Just the way I look at things.

Wade


----------



## alleyyooper (Apr 22, 2005)

First off I recommend two colony's at least. Best way to prevent swarming is to make a few nuc boxes of bees each year and sell them, give them away, gift them.

 Al


----------



## johng (Feb 14, 2009)

I would also say start with at least two hives. It can be hard keeping just one hive going for any length of time. If you only have one hive and something goes wrong (which it will eventually) you are out of the bee business. But, if you have another hive you can use the resources to help the struggling one out. 

Now as far as swarming. That is going to be hard to stop if the hives do well. Splitting in the spring like Al suggest is probably your best bet for keeping them from swarming. Sell the splits since you only want a couple hives. Being in Fl. you won't have any trouble selling the splits. Swarming is not near as bad as you maybe imagining.


----------



## LittleRedHen (Apr 26, 2006)

If you do not wish to expand just let them swarm after a split. It will keep your number down. As long as it isnt your original hive then your hive won't be left empty


----------



## quilaho (Dec 29, 2012)

Reading your question, I see 2 ideals you are aiming for.

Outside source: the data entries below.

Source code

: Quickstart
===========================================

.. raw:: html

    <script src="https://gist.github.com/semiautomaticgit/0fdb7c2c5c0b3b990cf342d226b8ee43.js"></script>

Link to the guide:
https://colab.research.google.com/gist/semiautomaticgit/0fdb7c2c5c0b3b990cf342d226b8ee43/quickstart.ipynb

1) You want to keep it to a low amount of work.
2) You want to prevent swarming.

Unfortunately, those are 2 conflicting ideals.

Swam prevention involves dividing the hives in order to give the bees room thus suppressing the swarming urge. Dividing the hives produces more hives. Since you do not want to maintain more than you and your wife need, new homes for these hives will need to be found. None of that is hard but it still add quite a bit more effort to the enterprise.

Low work = low intervention. Low intervention means, among other things, not worrying about if the hives swarm. You're still adding boxes (assuming Langstroth / Warre equipment) but you are not dividing the brood colony early in the season to prevent the early seasoning swarming. Keep in mind that if this happens, you may not get a honey harvest that year or may just get a minimal one.

For your situation, I would recommend that you concentrate on low intervention and if they swarm, then they swarm. You then call one of you bee associations buddies to come collect the swarm (if you know where it's at). I also recommend you keep 2 hives. It's a standard best practice that everyone recommends. The reasons are many.


----------